Yes, and what you have noticed is what makes the difference between "orthotropic" and "anisotropic" analysis. In the bending stiffness matrix, the bend-twist coupling terms D16 and D26 make the difference. When D16 and D26 are not zero, the D matrix is "fully populated" and referred to as anisotropic. When D16=D26=0, the behavior is called orthotropic (or "specially orthotropic"). Many composite analysis tools and handbook formulas are based on the orthotropic assumption because solving the fully anisotropic problem is more difficult. I presume the manual for the tool you are using should mention that when it describes its theoretical basis. Even if it is only a brief description, the term "orthotropic" plate theory would be a dead giveaway that it is neglecting the D16 and D26 terms in the buckling analysis.

Your studies have also revealed when these effects might be important. In a symmetric 4-ply laminate consisting of (+45/-45/-45/+45) they will be significant. But in a 24-ply symmetric laminate with [ (+45/-45)12 ]sym they will be much smaller. On the other hand, the effects will be significant for a 24-ply symmetric laminate with all the +45 and all the -45 plies stacked together (that is: [ (+45)12 / (-45)12 ]sym. That is another reason that it is good practice to disperse the different ply angles rather than clump like plies together.

To get an feeling of how different layups affect the magnitude of these terms, all you need to do is to compute the ABD matrices for a variety of laminates, you don't need to do the full FEA run. Look at the D16 and D26 terms and see how large they are in relation to D11 and D22. Michael P. Nemeth (NASA) uses two non-dimensional "anisotropic parameter" called gamma and delta to quantify these effects. (e.g. see his paper "Importance of Anisotropy on Buckling of Compression-Loaded Symmetric Composite Plates" AIAA Journal, Vol 24, No 11, Nov 1986. although has has many similar papers on the NASA Technical Report Server).

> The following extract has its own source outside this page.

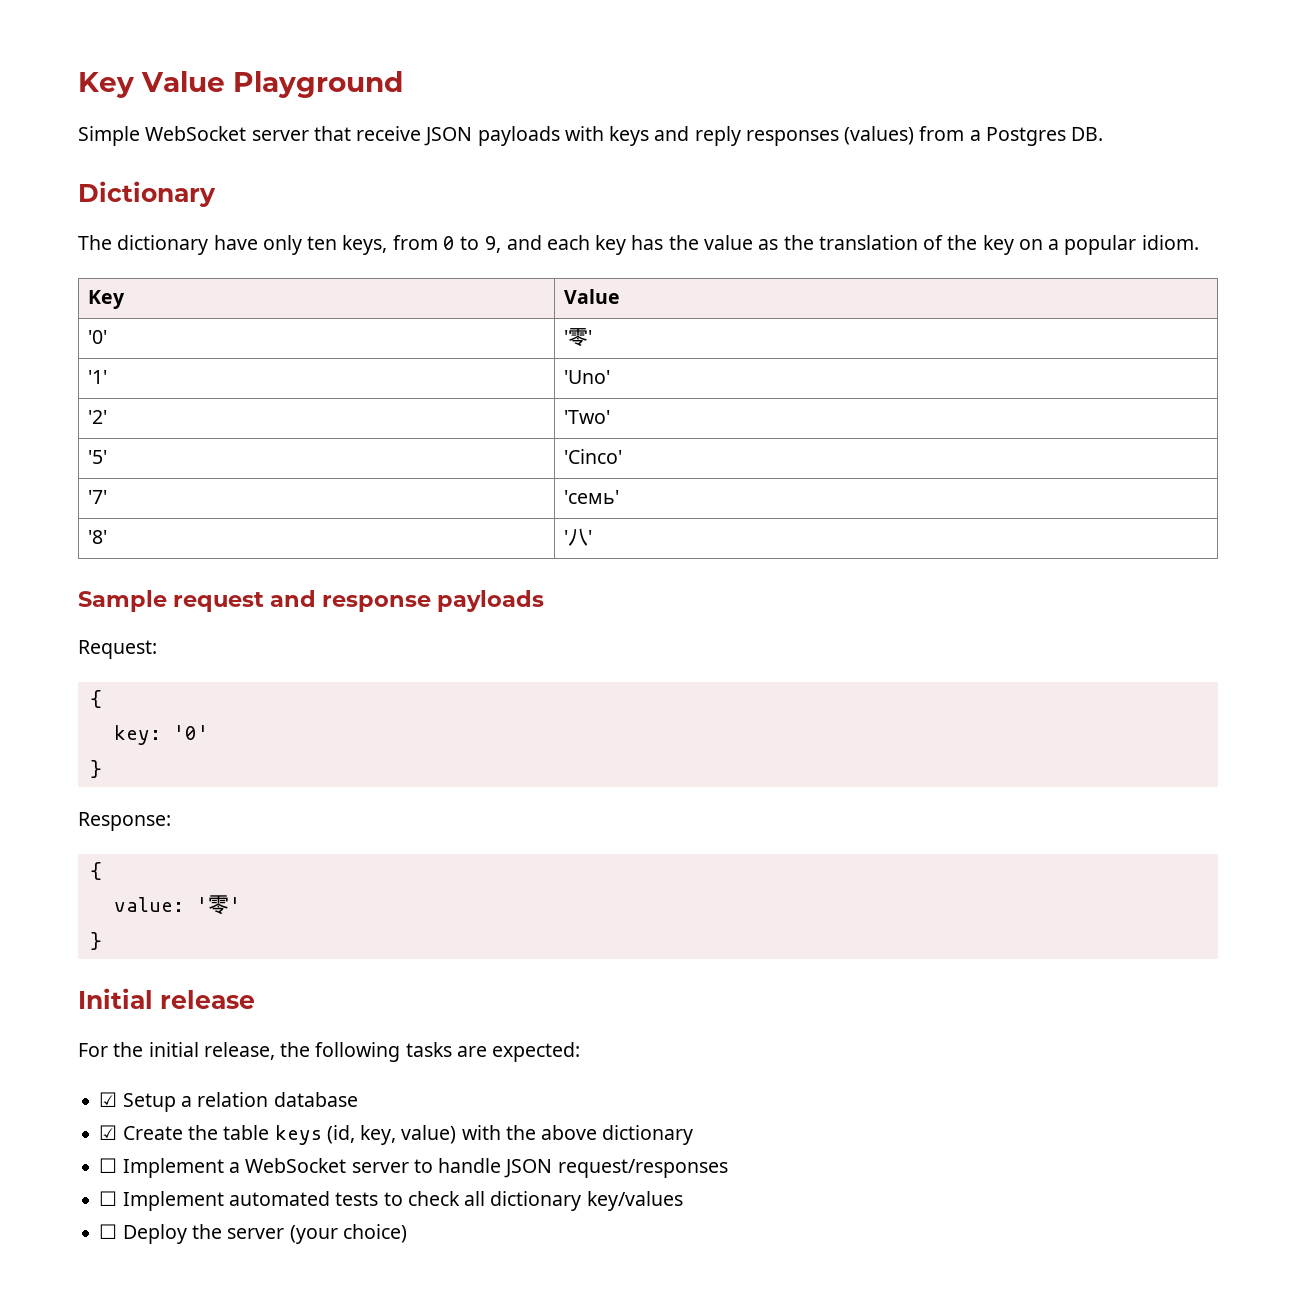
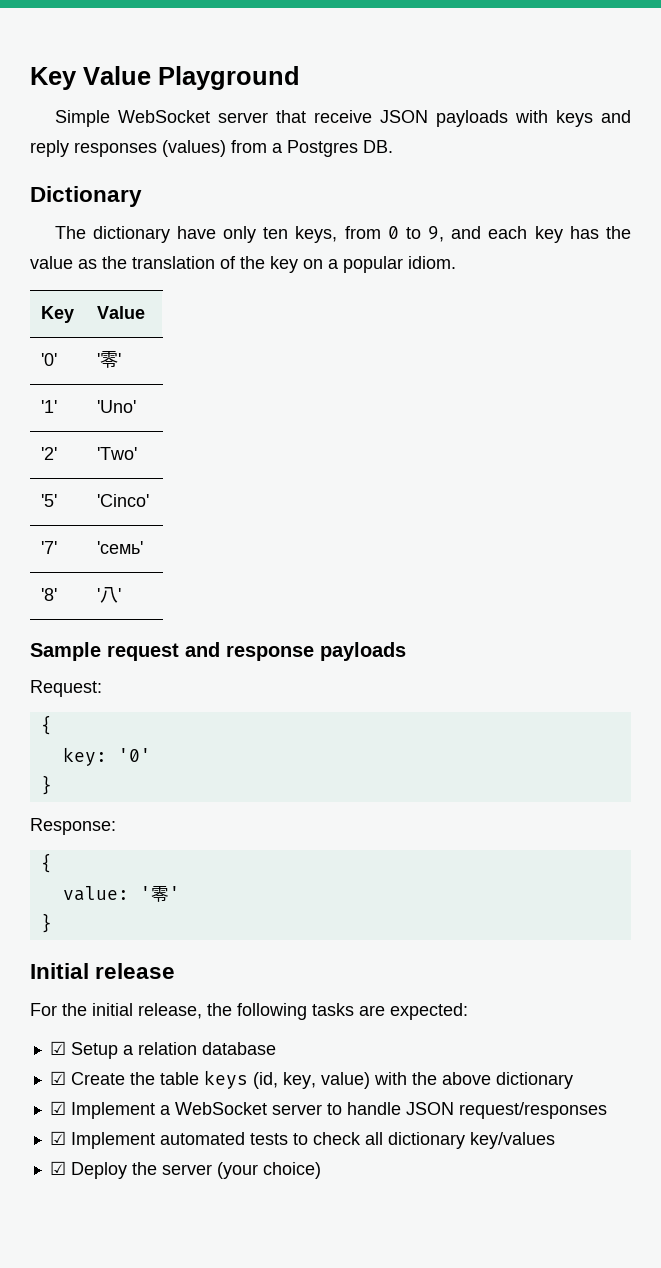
[99,1158,118,1173] ☐ -> [49,1101,66,1115] ☑
[99,1191,118,1206] ☐ -> [49,1131,66,1145] ☑
[99,1224,118,1239] ☐ -> [49,1161,66,1175] ☑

Robert M. Jones also has some discussion along these lines in his book "Mechanics of Composite Materials". See Chapter 5, Bending, Buckling, and Vibration of Laminated Plates.
 
one more thing I should have added...

An for any given laminate, if you interchange the +45 and -45 plies, you will change the sign of the D16 and D26 terms, but not the magnitude. Again, looking at the ADB matrices of lots of sample laminates should be instructive.